Léna pouffa d’un rire nerveux. Même dans ces circonstances dramatiques, il trouvait le moyen de la faire rire
— Personne n’a besoin d’une énième gosse de riche qui gère l’empire de son père, rétorqua-t-elle. En revanche, le monde a besoin de toi et de ta musique. Comment vont faire tous ces artistes en quête de musiciens, si tu n’es plus là ?
— Ne t’inquiète pas, j’ai tout réglé avec Gabriel et Noé. Je leur ai donné tout ce que j’avais enregistré. Peut-être qu’un jour, tu entendras un de mes morceaux à la radio, et tu pourras sourire en te remémorant ton idiot de frère.
— Ça, pour être idiot... soupira Léna.
Adolescent, Jules rendait ses parents fous, parce qu’il ne faisait pas attention à son cœur. Il considérait qu'il devait profiter de la vie et ne rien regretter, puisqu'il mourrait plus tôt que les autres..

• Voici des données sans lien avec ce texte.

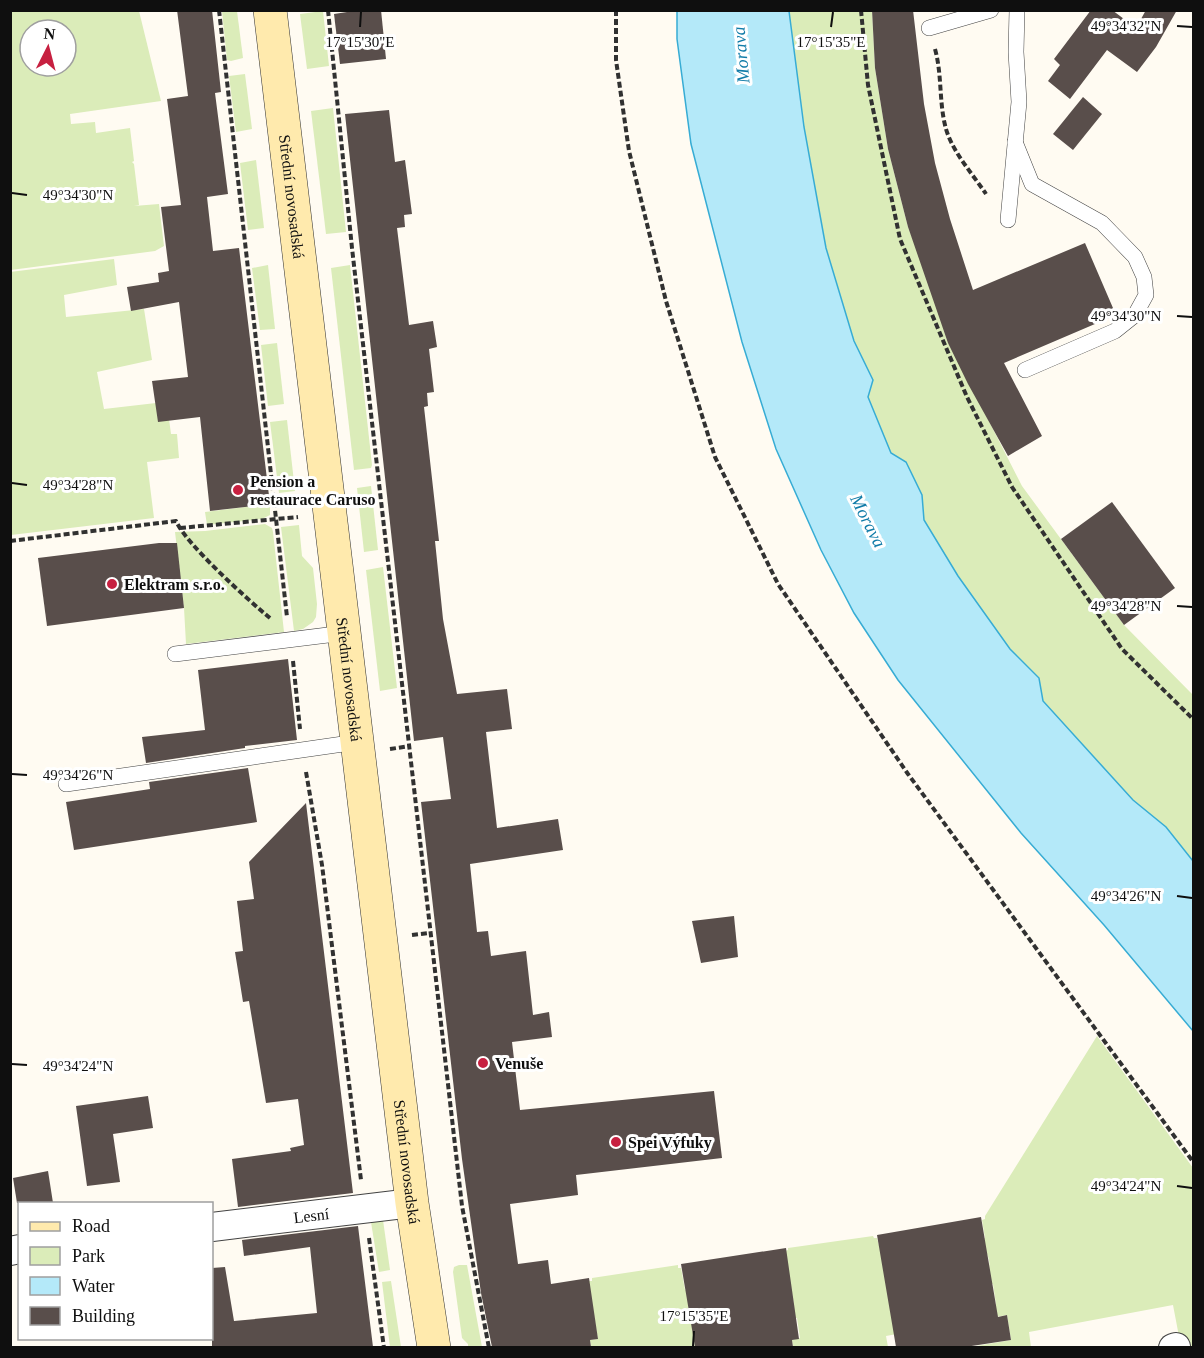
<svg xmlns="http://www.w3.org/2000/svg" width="1204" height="1358" viewBox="0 0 1204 1358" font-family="Georgia,serif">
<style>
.green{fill:#dbecb9;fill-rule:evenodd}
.water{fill:#b4e9f9;stroke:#37acd4;stroke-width:1.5}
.building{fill:#594e4b}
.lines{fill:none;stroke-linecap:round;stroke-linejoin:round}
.lane-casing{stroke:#424242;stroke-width:16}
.street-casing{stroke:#424242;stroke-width:30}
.secondary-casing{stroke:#313131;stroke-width:34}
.path{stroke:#313131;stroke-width:4;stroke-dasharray:6 3;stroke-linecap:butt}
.lane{stroke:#fff;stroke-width:15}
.street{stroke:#fff;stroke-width:28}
.secondary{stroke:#ffeaad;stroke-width:33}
.ticks{fill:none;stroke:#0f0f0f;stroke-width:2}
.poi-dot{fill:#c72040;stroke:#fff;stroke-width:2}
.labels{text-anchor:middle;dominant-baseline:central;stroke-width:6;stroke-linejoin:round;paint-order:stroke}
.street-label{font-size:16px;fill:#0f0f0f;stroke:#fff}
.poi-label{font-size:16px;font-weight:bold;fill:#0f0f0f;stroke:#fff;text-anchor:start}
.water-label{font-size:18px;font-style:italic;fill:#117ca8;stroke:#fff}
.ticks-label{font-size:15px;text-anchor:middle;fill:#0f0f0f;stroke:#fff;stroke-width:6;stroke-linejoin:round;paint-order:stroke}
</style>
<rect width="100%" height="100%" fill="#fffbf2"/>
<g class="green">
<path d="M11 10 139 11 161 101 70 114 71 124 95 122 96 133 130 128 134 161 132 162 134 164 139 205 134 206 159 204 164 246 155 251 11 270ZM30 30H66V66H30Z"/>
<polygon points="222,11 237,11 243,58 231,61 227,60"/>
<polygon points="323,11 329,66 307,69 300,14"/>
<polygon points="789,11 872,11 875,68 888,149 908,227 964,372 1022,486 1124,625 1193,695 1193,861 1166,827 1133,800 1043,701 1038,678 1010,649 958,576 924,520 922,495 891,453 868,397 873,380 854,341 826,248 804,127"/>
<polygon points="245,74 252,129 236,132 229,76"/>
<polygon points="333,108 346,232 326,234 311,111"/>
<polygon points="256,160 264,228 248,230 240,163"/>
<polygon points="114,259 117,285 64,295 66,317 144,309 152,360 97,372 104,409 156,403 169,419 171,434 177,434 179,458 147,462 154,518 11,535 10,272"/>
<polygon points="268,265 275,329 260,330 252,268"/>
<polygon points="350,265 372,465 371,468 354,470 331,268"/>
<polygon points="277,343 284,404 268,406 261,345"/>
<polygon points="287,420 295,491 279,493 270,422"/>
<polygon points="371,486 378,550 364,552 357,488"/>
<polygon points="270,504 270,515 262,519 207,525 205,512"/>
<polygon points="265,524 272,528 273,532 284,632 186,644 184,608 175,532 205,531"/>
<polygon points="299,525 302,556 313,568 317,604 316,617 313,622 303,629 294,631 281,527"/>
<polygon points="383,567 397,688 380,691 366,570"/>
<path d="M1097 1036 1193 1168V1347H1181L1173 1305 1029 1332 1031 1347 965 1348 1011 1340 1007 1315 990 1318 996 1304 993 1284 984 1285C993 1265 991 1255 977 1240L985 1238 982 1220 985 1219V1216Z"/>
<polygon points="383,1220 390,1270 379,1272 371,1222"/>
<polygon points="873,1236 874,1238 877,1238 902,1333 886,1336 888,1347 793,1347 792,1340 800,1338 797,1318 789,1318 786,1307 794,1305 785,1251 788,1250 788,1248"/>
<polygon points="459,1265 467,1265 482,1347 468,1347 468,1344 462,1338 453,1272 454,1267"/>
<path d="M678 1265V1268H681L685 1290 694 1289C685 1309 686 1318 701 1334L693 1336 695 1347H591L590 1340 598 1339 588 1281H592V1278Z"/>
<polygon points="391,1281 401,1347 390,1347 382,1282"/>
</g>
<polygon class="water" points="677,11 789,11 804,127 826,248 854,341 873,380 868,397 891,453 906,462 922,495 924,520 958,576 1010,649 1039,678 1043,701 1133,800 1166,827 1193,861 1193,1031 1104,925 1021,833 898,680 854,613 821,550 776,449 742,342 691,144 677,39"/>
<g class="building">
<polygon points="177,10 212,10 221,92 215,93 228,194 207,197 213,251 239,248 270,504 210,511 200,417 158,422 152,381 188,377 179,302 131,311 127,287 159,282 158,273 169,271 161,207 181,205 167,99 188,96"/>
<polygon points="360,10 381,10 386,59 340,64 334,14"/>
<polygon points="872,10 913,10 924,104 935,163 950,219 973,290 1085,243 1116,315 1004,363 1042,436 1008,456 968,384 948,343 908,227 888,149 875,68"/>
<polygon points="1091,10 1112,10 1136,28 1146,10 1177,10 1156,47 1137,72 1107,50 1070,99 1048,81 1060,65 1054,59"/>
<polygon points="1083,97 1102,114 1073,150 1053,134"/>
<polygon points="389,110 395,162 405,160 412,214 404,215 405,227 397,228 409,325 433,321 437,347 429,349 434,392 427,393 428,406 424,407 439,541 435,541 443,619 457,694 507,689 512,729 486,732 497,828 558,819 563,850 470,864 477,932 488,931 491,956 526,951 533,1015 549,1012 552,1037 512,1042 520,1110 714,1091 722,1158 576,1175 578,1195 510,1204 518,1264 548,1260 551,1284 589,1278 598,1339 590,1340 591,1347 492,1347 481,1293 462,1159 421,802 451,799 443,737 414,741 345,114"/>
<polygon points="1112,502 1175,588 1124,625 1061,539"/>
<polygon points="159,543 177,543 184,608 47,626 38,558"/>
<polygon points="288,659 297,740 245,746 245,748 146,763 142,737 205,730 198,670"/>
<polygon points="248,768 257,822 74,850 66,802 150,789 149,782"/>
<polygon points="306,803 353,1193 238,1207 232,1159 291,1151 290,1148 304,1145 298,1099 266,1103 249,1001 243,1002 235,952 243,951 237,901 254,899 249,862"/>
<polygon points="734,916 738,957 701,963 692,921"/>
<polygon points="148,1096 153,1128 113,1134 120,1182 87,1186 76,1106"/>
<polygon points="48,1171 53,1203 17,1203 13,1178"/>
<polygon points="981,1217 998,1317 1007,1315 1011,1340 965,1347 896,1347 877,1235"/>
<polygon points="358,1226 373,1347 212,1347 212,1268 225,1267 234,1321 317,1313 310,1247 244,1256 242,1240"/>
<polygon points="786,1248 799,1339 792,1340 793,1347 695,1347 681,1264"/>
</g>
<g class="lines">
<g class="lane-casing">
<g id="lane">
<polyline points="929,28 991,10"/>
<polyline points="1015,142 1032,184 1102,223 1135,257 1144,277 1146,295 1135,315 1115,331 1025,370"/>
<polyline points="1008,220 1019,102 1016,52 1017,10"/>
<polyline points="175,654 344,633"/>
<polyline points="66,784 357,742"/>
</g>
</g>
<g class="street-casing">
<g id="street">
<path id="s1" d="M212 1227 412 1203"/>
<polyline points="10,1251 20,1249"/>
<polyline points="1173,1348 1176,1347"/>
</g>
</g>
<g class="secondary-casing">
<g id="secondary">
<path id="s2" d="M270 10 412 1203 434 1348"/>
</g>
</g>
<g class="path">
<polyline points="219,10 287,617"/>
<polyline points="328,10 352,248 462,1206 489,1348"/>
<polyline points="616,10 616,60 629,151 666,301 715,457 778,584 908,774 1194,1163"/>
<polyline points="861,10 868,85 900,239 967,397 1012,487 1122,649 1194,720"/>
<path d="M935 49C942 74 939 100 945 125 950 149 972 173 986 194"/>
<polyline points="180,528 298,517"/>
<path d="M10 541 176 521C186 544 248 600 270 618"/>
<polyline points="293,661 300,729"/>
<polyline points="390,749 410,746"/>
<polyline points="306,772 322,865 361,1180"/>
<polyline points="412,935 429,933"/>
<polyline points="369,1238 384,1348"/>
</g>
<use href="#lane" class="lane"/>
<use href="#street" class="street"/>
<use href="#secondary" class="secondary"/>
</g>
<path class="ticks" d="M1177 26 1192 27M360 27 361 12M831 27 833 12M12 193 27 195M1177 316 1192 317M12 483 27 485M1177 606 1192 607M12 774 27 775M1177 896 1192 898M12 1064 27 1065M1177 1186 1192 1188M693 1346 694 1331"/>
<g class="poi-dot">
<circle cx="238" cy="490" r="6"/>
<circle cx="112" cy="584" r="6"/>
<circle cx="483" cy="1063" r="6"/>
<circle cx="616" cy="1142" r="6"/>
</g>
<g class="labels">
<g class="street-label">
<text stroke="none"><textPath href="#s2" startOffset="188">Střední novosadská</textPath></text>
<text stroke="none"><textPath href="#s2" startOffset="674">Střední novosadská</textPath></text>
<text stroke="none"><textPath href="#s2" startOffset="1160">Střední novosadská</textPath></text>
<text stroke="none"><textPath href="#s1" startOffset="100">Lesní</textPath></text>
</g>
<g class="poi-label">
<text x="250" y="481">Pension a<tspan x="250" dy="18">restaurace Caruso</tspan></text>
<text x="124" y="584">Elektram s.r.o.</text>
<text x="495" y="1063">Venuše</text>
<text x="628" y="1142">Spei Výfuky</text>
</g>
<g class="water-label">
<text transform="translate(741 55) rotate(-95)">Morava</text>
<text transform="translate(868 521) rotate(63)">Morava</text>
</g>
</g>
<g class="ticks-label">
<text x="1126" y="31">49°34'32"N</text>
<text x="360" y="47">17°15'30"E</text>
<text x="831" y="47">17°15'35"E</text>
<text x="78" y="200">49°34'30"N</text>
<text x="1126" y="321">49°34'30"N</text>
<text x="78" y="490">49°34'28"N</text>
<text x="1126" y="611">49°34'28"N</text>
<text x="78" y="780">49°34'26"N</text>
<text x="1126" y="901">49°34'26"N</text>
<text x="78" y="1071">49°34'24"N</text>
<text x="1126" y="1191">49°34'24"N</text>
<text x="694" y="1321">17°15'35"E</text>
</g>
<rect width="1204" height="1358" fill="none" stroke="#0f0f0f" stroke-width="24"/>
<rect x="18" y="1202" width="195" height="138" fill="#ffffff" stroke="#9f9f9f" stroke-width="1.5"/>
<rect x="30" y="1222" width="30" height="9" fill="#ffeaad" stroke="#9f9f9f" stroke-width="1.5"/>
<text x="72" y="1232" font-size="18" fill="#0f0f0f">Road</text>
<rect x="30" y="1247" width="30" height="18" fill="#dbecb9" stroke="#9f9f9f" stroke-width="1.5"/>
<text x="72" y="1262" font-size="18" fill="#0f0f0f">Park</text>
<rect x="30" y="1277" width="30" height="18" fill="#b4e9f9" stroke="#9f9f9f" stroke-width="1.5"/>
<text x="72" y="1292" font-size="18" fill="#0f0f0f">Water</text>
<rect x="30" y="1307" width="30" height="18" fill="#594e4b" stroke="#9f9f9f" stroke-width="1.5"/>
<text x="72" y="1322" font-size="18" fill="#0f0f0f">Building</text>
<g transform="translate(48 48) rotate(6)"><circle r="28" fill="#ffffff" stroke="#9f9f9f" stroke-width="1.5"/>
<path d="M0-4.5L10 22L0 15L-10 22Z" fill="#c72040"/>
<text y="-9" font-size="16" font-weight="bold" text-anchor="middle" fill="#0f0f0f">N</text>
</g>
</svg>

— Ça valait le coup. Et toi, tu auras plus de chance que moi, lui prédit-il. Ils te trouveront un donneur avant qu’il ne soit trop tard.
Léna hocha la tête encore une fois. Elle ne se berçait pas d’illusions : rares étaient ceux qui bénéficiaient d’une transplantation cardiaque. Et puis, une greffe ne ferait que lui accorder plus de temps, cela ne la guérirait pas.
— Tu vas vivre longtemps, j’en suis sûr, clama Jules.
Léna esquissa un sourire mélancolique. Son optimisme l'avait quittée depuis bien longtemps. Mais après tout, Jules avait peut-être raison. Ce dernier poursuivit, sans qu’elle l’écoute vraiment. Il lui assura qu’elle tomberait amoureuse, qu’elle aurait des enfants, qu’elle se marierait, qu’elle…
Seul l’avenir le lui dirait. Vivre ou mourir, les dés étaient jetés.